Back to PacBio

My journey towards my next job starts with reconnection with my base. Over the summer, I flew home to stay with my parents near Boston. Soon after, I visited brother Ray in Ohio. Late summer, I rode the train up to Sacramento to see Ruben. I even had lunch with my former Stanford chemistry Ph.D advisor. I didn’t get the holistic debrief about graduate school that I wanted, but I did make the effort to reconnect.

Last week, my last boss at PacBio pinged me about a visit. I had not been back to my old company in Menlo Park for over three years. I knew the place still existed (barely), but did she even still work there? On Friday, I hopped the commuter Caltrain south from San Francisco for the one-hour ride (ug) into the suburbs of the Peninsula. Despite getting laid off recently and still lacking a job, I wasn’t nervous to meet old colleagues. These days, I’m stronger as a person and more confident of my life choices.

Over lunch, I learned that PacBio has consolidated from its six motley buildings into one building situated near the Facebook megopolis. I was surprised how many of my former coworkers are still at the company. Yes, four years isn’t that long, but in the software industry, engineers tend to change jobs rapidly.

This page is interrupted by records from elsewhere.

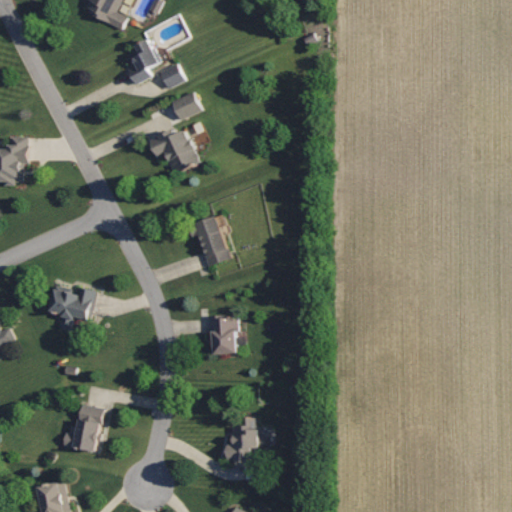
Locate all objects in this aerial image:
building: (145, 61)
building: (175, 76)
building: (189, 106)
building: (179, 150)
building: (15, 161)
road: (123, 233)
road: (55, 237)
building: (215, 241)
building: (76, 306)
building: (227, 335)
building: (7, 336)
building: (89, 429)
building: (246, 442)
building: (56, 498)
building: (239, 510)
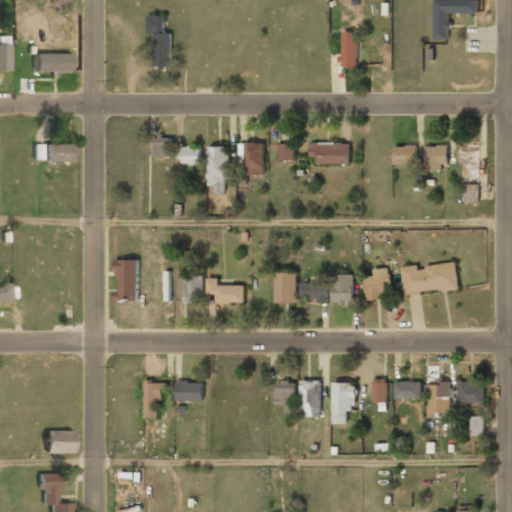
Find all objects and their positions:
building: (450, 14)
building: (449, 15)
road: (509, 30)
building: (160, 41)
building: (160, 41)
building: (349, 49)
building: (349, 50)
building: (4, 54)
building: (4, 57)
road: (252, 104)
building: (161, 147)
building: (161, 147)
building: (286, 151)
building: (286, 152)
building: (331, 152)
building: (58, 153)
building: (58, 154)
building: (191, 154)
building: (330, 154)
building: (406, 155)
building: (191, 156)
building: (405, 156)
building: (437, 156)
building: (252, 158)
building: (437, 158)
building: (251, 159)
building: (218, 167)
building: (218, 171)
building: (469, 172)
road: (252, 221)
road: (505, 255)
road: (93, 256)
building: (430, 278)
building: (430, 278)
building: (127, 279)
building: (127, 280)
building: (377, 284)
building: (378, 285)
building: (286, 287)
building: (194, 288)
building: (285, 288)
building: (193, 289)
building: (342, 289)
building: (343, 289)
building: (226, 291)
building: (314, 291)
building: (314, 292)
building: (4, 293)
building: (226, 293)
building: (4, 294)
road: (256, 344)
building: (407, 390)
building: (408, 390)
building: (189, 391)
building: (190, 391)
building: (380, 391)
building: (379, 392)
building: (471, 392)
building: (471, 394)
building: (286, 395)
building: (286, 395)
building: (153, 397)
building: (310, 398)
building: (439, 398)
building: (439, 398)
building: (153, 399)
building: (310, 399)
building: (343, 401)
building: (343, 401)
building: (476, 426)
building: (476, 427)
building: (58, 442)
building: (59, 442)
road: (253, 461)
building: (52, 493)
building: (52, 494)
building: (124, 494)
building: (467, 510)
building: (467, 511)
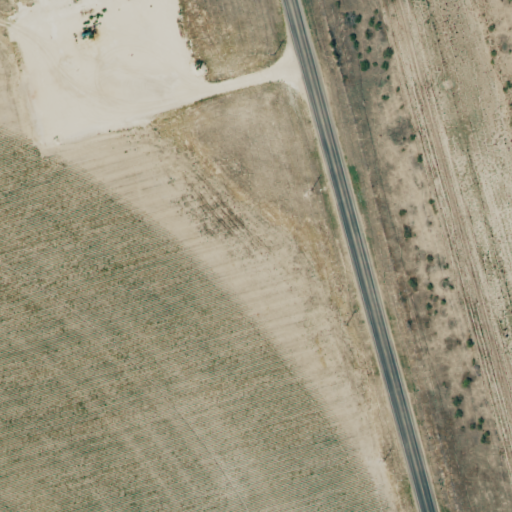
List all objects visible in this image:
petroleum well: (90, 31)
road: (361, 256)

There was a marriage, a divorce, and some new children. Nonetheless, my former coworkers were surprisingly the same. I’m learning that most people, for better or worse, don’t change. I’m trying better to deal with and accept their constancy.

Colleagues gathered in a little break room to hear my tales of life outside the walls. At points, I had trouble admitting that I got laid off. I’m no longer a “we” and cannot refer to “my company.” I have been cast off from the ship and am drifting in open water.

I did note some difference between a biotech company and a software-driven medical diagnostics company. The biotech’s organizational structure is highly pyramidal as science experiments require a lot of junior lab-tech labor. An engineering company can have a flatter org chart. Information at the biotech company is disseminated through formal scientific presentations. We rarely presented work at the software concern, relaying information more often through internal ticketing and chat applications. The software company declared itself paperless, whereas the biotech company clung to its printers, desk phones, and cubicles.

Despite the differences, I felt akin to the small group of mostly Ph.D scientists that gathered that afternoon in the break room over coffee. With their frumpy clothes, patient listening, and joy for discovery, I realized that these are my people. Little had changed. The sequencing technology was still only one year away from market penetration and profitability. I could almost accept a job offer at PacBio that day on Friday, resume my old desk on Monday, and continue where I left off my life four years ago on April 4, 2014. Life doesn’t need to change quickly.